# How to repair LCD HDTV Screen Scratch?



## bigfred83 (Dec 11, 2009)

Hello, I have minor scratches on my vizio 42' lcd hdtv. I don't even know if i can call it a scratch. The problem is that there are these white dots that are noticeable on dark scenes/pictures, which is a complete annoyance to myself everytime i see it. I would greatly appreciate any suggestions to temporarily fix or resolve.


----------



## Yoda-DBSguy (Nov 4, 2006)

bigfred83 said:


> Hello, I have minor scratches on my vizio 42' lcd hdtv. I don't even know if i can call it a scratch. The problem is that there are these white dots that are noticeable on dark scenes/pictures, which is a complete annoyance to myself everytime i see it. I would greatly appreciate any suggestions to temporarily fix or resolve.


Those are stuck pixels. Most manufacturers including vizio have a minimum number out that must be clustered togeather in order for it to be covered under warranty which requires replacing the panel itself.

You can try lightly tapping on the minitor to see if the pixel(s) will kick in; however this won't likely fix multiple p[ixels since you stated it looks like a scratch which is typically indicated as a line on the set.

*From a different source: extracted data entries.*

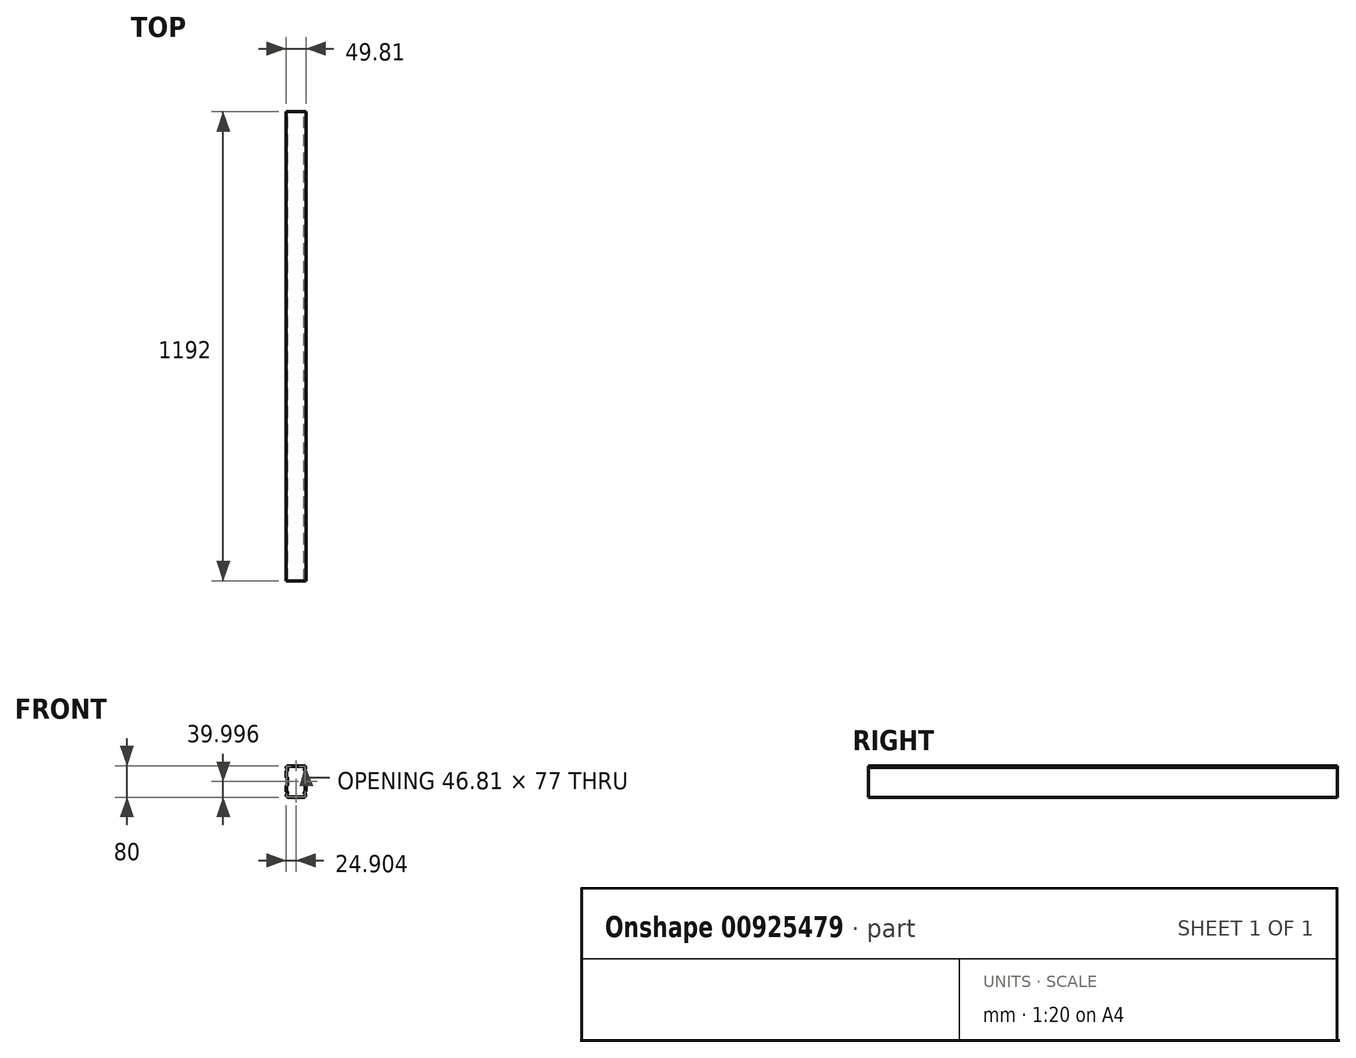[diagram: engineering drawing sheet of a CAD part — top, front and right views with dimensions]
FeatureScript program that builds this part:
annotation { "Feature Type Name" : "Feature", "Feature Type Description" : "" }
export const myFeature = defineFeature(function(context is Context, id is Id, definition is map)
    precondition{}
    {
        {
            var Q0;
            Q0=qCreatedBy(makeId("Front.planeOp"),FACE);
            var sketch = newSketch(context, id + "F0", { "sketchPlane" : qUnion([Q0])});
            skLineSegment(sketch, "E0.bottom", {"start": v(-66.37, 65.7) * mm, "end": v(-26.18, 65.7) * mm});
            skLineSegment(sketch, "E0.top", {"start": v(-66.18, -14.3) * mm, "end": v(-26.18, -14.3) * mm});
            skArc(sketch, "E1.filletArc", {"start": v(-66.37, 65.7) * mm, "mid": v(-69.38, 64.7) * mm, "end": v(-71.18, 62.07) * mm});
            skArc(sketch, "E2.filletArc", {"start": v(-71.18, -9.3) * mm, "mid": v(-69.72, -12.83) * mm, "end": v(-66.18, -14.3) * mm});
            skArc(sketch, "E3", {"start": v(-69.34, -4.86) * mm, "mid": v(-70.7, -6.9) * mm, "end": v(-71.18, -9.3) * mm});
            skArc(sketch, "E4", {"start": v(-68.78, -3.08) * mm, "mid": v(-69.4, -1.3) * mm, "end": v(-70.56, 0.2) * mm});
            skArc(sketch, "E5.filletArc", {"start": v(-69.34, -4.86) * mm, "mid": v(-68.84, -4.04) * mm, "end": v(-68.78, -3.08) * mm});
            skLineSegment(sketch, "E6", {"start": v(-71.18, 1.64) * mm, "end": v(-71.18, 14.24) * mm});
            skLineSegment(sketch, "E7", {"start": v(-71.18, 15.7) * mm, "end": v(-71.18, 15.7) * mm});
            skLineSegment(sketch, "E8", {"start": v(-69.18, 17.7) * mm, "end": v(-69.18, 33.7) * mm});
            skLineSegment(sketch, "E9", {"start": v(-71.18, 35.7) * mm, "end": v(-71.18, 35.7) * mm});
            skArc(sketch, "E10.filletArc", {"start": v(-70.18, 15.97) * mm, "mid": v(-69.45, 16.7) * mm, "end": v(-69.18, 17.7) * mm});
            skPoint(sketch, "E11.visualSharp", {"position": v(-71.18, 15.7) * mm});
            skArc(sketch, "E11.filletArc", {"start": v(-70.18, 15.97) * mm, "mid": v(-70.91, 15.24) * mm, "end": v(-71.18, 14.24) * mm});
            skArc(sketch, "E12.filletArc", {"start": v(-69.18, 33.7) * mm, "mid": v(-69.45, 34.7) * mm, "end": v(-70.18, 35.44) * mm});
            skPoint(sketch, "E13.visualSharp", {"position": v(-71.18, 35.7) * mm});
            skArc(sketch, "E13.filletArc", {"start": v(-71.18, 37.17) * mm, "mid": v(-70.91, 36.17) * mm, "end": v(-70.18, 35.44) * mm});
            skArc(sketch, "E14.filletArc", {"start": v(-71.18, 1.64) * mm, "mid": v(-71.02, 0.85) * mm, "end": v(-70.56, 0.2) * mm});
            skArc(sketch, "E15", {"start": v(-71.18, 62.07) * mm, "mid": v(-70.7, 59.68) * mm, "end": v(-69.35, 57.65) * mm});
            skArc(sketch, "E16", {"start": v(-70.57, 52.6) * mm, "mid": v(-69.44, 54.09) * mm, "end": v(-68.8, 55.85) * mm});
            skArc(sketch, "E17.filletArc", {"start": v(-68.8, 55.85) * mm, "mid": v(-68.85, 56.82) * mm, "end": v(-69.35, 57.65) * mm});
            skArc(sketch, "E18.filletArc", {"start": v(-70.57, 52.6) * mm, "mid": v(-71.02, 51.94) * mm, "end": v(-71.18, 51.16) * mm});
            skLineSegment(sketch, "E19", {"start": v(-71.18, 37.17) * mm, "end": v(-71.18, 51.16) * mm});
            skArc(sketch, "E20.MirrorCS", {"start": v(-21.37, 37.17) * mm, "mid": v(-21.64, 36.17) * mm, "end": v(-22.37, 35.44) * mm});
            skArc(sketch, "E21.MirrorCS", {"start": v(-23.37, 33.7) * mm, "mid": v(-23.1, 34.7) * mm, "end": v(-22.37, 35.44) * mm});
            skArc(sketch, "E22.MirrorCS", {"start": v(-22.37, 15.97) * mm, "mid": v(-23.1, 16.7) * mm, "end": v(-23.37, 17.7) * mm});
            skArc(sketch, "E23.MirrorCS", {"start": v(-22.37, 15.97) * mm, "mid": v(-21.64, 15.24) * mm, "end": v(-21.37, 14.24) * mm});
            skArc(sketch, "E24.MirrorCS", {"start": v(-21.98, 52.6) * mm, "mid": v(-21.53, 51.94) * mm, "end": v(-21.37, 51.16) * mm});
            skArc(sketch, "E25.MirrorCS", {"start": v(-23.22, -4.86) * mm, "mid": v(-23.71, -4.04) * mm, "end": v(-23.77, -3.08) * mm});
            skArc(sketch, "E26.MirrorCS", {"start": v(-21.37, 1.64) * mm, "mid": v(-21.53, 0.85) * mm, "end": v(-22, 0.2) * mm});
            skArc(sketch, "E27.MirrorCS", {"start": v(-23.75, 55.85) * mm, "mid": v(-23.7, 56.82) * mm, "end": v(-23.2, 57.65) * mm});
            skArc(sketch, "E28.MirrorCS", {"start": v(-21.98, 52.6) * mm, "mid": v(-23.11, 54.09) * mm, "end": v(-23.75, 55.85) * mm});
            skArc(sketch, "E29.MirrorCS", {"start": v(-23.77, -3.08) * mm, "mid": v(-23.14, -1.3) * mm, "end": v(-22, 0.2) * mm});
            skArc(sketch, "E30.MirrorCS", {"start": v(-21.37, 62.07) * mm, "mid": v(-21.85, 59.68) * mm, "end": v(-23.2, 57.65) * mm});
            skArc(sketch, "E31.MirrorCS", {"start": v(-23.22, -4.86) * mm, "mid": v(-21.85, -6.9) * mm, "end": v(-21.37, -9.3) * mm});
            skPoint(sketch, "E32.MirrorP", {"position": v(-21.37, 35.7) * mm});
            skArc(sketch, "E33.MirrorCS", {"start": v(-21.37, -9.3) * mm, "mid": v(-22.84, -12.83) * mm, "end": v(-26.37, -14.3) * mm});
            skArc(sketch, "E34.MirrorCS", {"start": v(-26.18, 65.7) * mm, "mid": v(-23.17, 64.7) * mm, "end": v(-21.37, 62.07) * mm});
            skPoint(sketch, "E35.MirrorP", {"position": v(-21.37, 52.07) * mm});
            skPoint(sketch, "E36.MirrorP", {"position": v(-23.37, 35.7) * mm});
            skLineSegment(sketch, "E37.MirrorCS", {"start": v(-21.37, 37.17) * mm, "end": v(-21.37, 51.16) * mm});
            skPoint(sketch, "E38.MirrorP", {"position": v(-23.87, 57.07) * mm});
            skLineSegment(sketch, "E39.MirrorCS", {"start": v(-21.37, 1.64) * mm, "end": v(-21.37, 14.24) * mm});
            skLineSegment(sketch, "E40.MirrorCS", {"start": v(-23.37, 17.7) * mm, "end": v(-23.37, 33.7) * mm});
            skSolve(sketch);
        }
        {
            var Q0;
            Q0=makeQuery(id+"F0.imprint","IMPRINT",FACE,{"disambiguationData":[TD([[makeQuery(id+"F0.imprint","IMPRINT",EDGE,{"derivedFrom":sQuery(id+"F0.wireOp",EDGE,"E0.bottom")}),-1.0]])]});
            extrude(context, id + "F1", {"entities" : qUnion([Q0]), "depth" : 1192 * mm, "offsetDistance" : 25 * mm});
        }
        {
            var Q0;
            Q0=makeQuery(id+"F1.opExtrude","CAP_FACE",FACE,{"disambiguationData":[OSD([sQuery(id+"F0.wireOp",EDGE,"E0.bottom"),sQuery(id+"F0.wireOp",EDGE,"E0.top"),sQuery(id+"F0.wireOp",EDGE,"E1.filletArc"),sQuery(id+"F0.wireOp",EDGE,"E2.filletArc"),sQuery(id+"F0.wireOp",EDGE,"E3"),sQuery(id+"F0.wireOp",EDGE,"E4"),sQuery(id+"F0.wireOp",EDGE,"E5.filletArc"),sQuery(id+"F0.wireOp",EDGE,"E6"),sQuery(id+"F0.wireOp",EDGE,"E8"),sQuery(id+"F0.wireOp",EDGE,"E10.filletArc"),sQuery(id+"F0.wireOp",EDGE,"E11.filletArc"),sQuery(id+"F0.wireOp",EDGE,"E12.filletArc"),sQuery(id+"F0.wireOp",EDGE,"E13.filletArc"),sQuery(id+"F0.wireOp",EDGE,"E14.filletArc"),sQuery(id+"F0.wireOp",EDGE,"E15"),sQuery(id+"F0.wireOp",EDGE,"E16"),sQuery(id+"F0.wireOp",EDGE,"E17.filletArc"),sQuery(id+"F0.wireOp",EDGE,"E18.filletArc"),sQuery(id+"F0.wireOp",EDGE,"E19"),sQuery(id+"F0.wireOp",EDGE,"E20.MirrorCS"),sQuery(id+"F0.wireOp",EDGE,"E21.MirrorCS"),sQuery(id+"F0.wireOp",EDGE,"E22.MirrorCS"),sQuery(id+"F0.wireOp",EDGE,"E23.MirrorCS"),sQuery(id+"F0.wireOp",EDGE,"E24.MirrorCS"),sQuery(id+"F0.wireOp",EDGE,"E25.MirrorCS"),sQuery(id+"F0.wireOp",EDGE,"E26.MirrorCS"),sQuery(id+"F0.wireOp",EDGE,"E27.MirrorCS"),sQuery(id+"F0.wireOp",EDGE,"E28.MirrorCS"),sQuery(id+"F0.wireOp",EDGE,"E29.MirrorCS"),sQuery(id+"F0.wireOp",EDGE,"E30.MirrorCS"),sQuery(id+"F0.wireOp",EDGE,"E31.MirrorCS"),sQuery(id+"F0.wireOp",EDGE,"E33.MirrorCS"),sQuery(id+"F0.wireOp",EDGE,"E34.MirrorCS"),sQuery(id+"F0.wireOp",EDGE,"E37.MirrorCS"),sQuery(id+"F0.wireOp",EDGE,"E39.MirrorCS"),sQuery(id+"F0.wireOp",EDGE,"E40.MirrorCS")])],"isStart":false});
            var Q1;
            Q1=makeQuery(id+"F1.opExtrude","CAP_FACE",FACE,{"disambiguationData":[OSD([sQuery(id+"F0.wireOp",EDGE,"E0.bottom"),sQuery(id+"F0.wireOp",EDGE,"E0.top"),sQuery(id+"F0.wireOp",EDGE,"E1.filletArc"),sQuery(id+"F0.wireOp",EDGE,"E2.filletArc"),sQuery(id+"F0.wireOp",EDGE,"E3"),sQuery(id+"F0.wireOp",EDGE,"E4"),sQuery(id+"F0.wireOp",EDGE,"E5.filletArc"),sQuery(id+"F0.wireOp",EDGE,"E6"),sQuery(id+"F0.wireOp",EDGE,"E8"),sQuery(id+"F0.wireOp",EDGE,"E10.filletArc"),sQuery(id+"F0.wireOp",EDGE,"E11.filletArc"),sQuery(id+"F0.wireOp",EDGE,"E12.filletArc"),sQuery(id+"F0.wireOp",EDGE,"E13.filletArc"),sQuery(id+"F0.wireOp",EDGE,"E14.filletArc"),sQuery(id+"F0.wireOp",EDGE,"E15"),sQuery(id+"F0.wireOp",EDGE,"E16"),sQuery(id+"F0.wireOp",EDGE,"E17.filletArc"),sQuery(id+"F0.wireOp",EDGE,"E18.filletArc"),sQuery(id+"F0.wireOp",EDGE,"E19"),sQuery(id+"F0.wireOp",EDGE,"E20.MirrorCS"),sQuery(id+"F0.wireOp",EDGE,"E21.MirrorCS"),sQuery(id+"F0.wireOp",EDGE,"E22.MirrorCS"),sQuery(id+"F0.wireOp",EDGE,"E23.MirrorCS"),sQuery(id+"F0.wireOp",EDGE,"E24.MirrorCS"),sQuery(id+"F0.wireOp",EDGE,"E25.MirrorCS"),sQuery(id+"F0.wireOp",EDGE,"E26.MirrorCS"),sQuery(id+"F0.wireOp",EDGE,"E27.MirrorCS"),sQuery(id+"F0.wireOp",EDGE,"E28.MirrorCS"),sQuery(id+"F0.wireOp",EDGE,"E29.MirrorCS"),sQuery(id+"F0.wireOp",EDGE,"E30.MirrorCS"),sQuery(id+"F0.wireOp",EDGE,"E31.MirrorCS"),sQuery(id+"F0.wireOp",EDGE,"E33.MirrorCS"),sQuery(id+"F0.wireOp",EDGE,"E34.MirrorCS"),sQuery(id+"F0.wireOp",EDGE,"E37.MirrorCS"),sQuery(id+"F0.wireOp",EDGE,"E39.MirrorCS"),sQuery(id+"F0.wireOp",EDGE,"E40.MirrorCS")])],"isStart":true});
            shell(context, id + "F2", {"entities" : qUnion([Q0, Q1]), "thickness" : 1.5 * mm});
        }
    });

Unless its obvious at a distance of 3'+ and all clustered as I mentioned it will be at your expense and not covered.

There is nothing you can do in this senario besides replacing the panel. So start off with a service call from Vizio if it's still under warranty and hope to get lucky.


----------



## Grentz (Jan 10, 2007)

If you have a computer you can hook up to the screen there are a few tools out there for PC monitors that sometimes work to get pixels "unstuck".

I have used this one before successfully:
http://www.jscreenfix.com/basic.php

Here are some more tools (including UDPixel which I have also used successfully):
http://www.makeuseof.com/tag/best-software-solutions-to-fix-a-stuck-pixel-on-your-lcd-monitor/


----------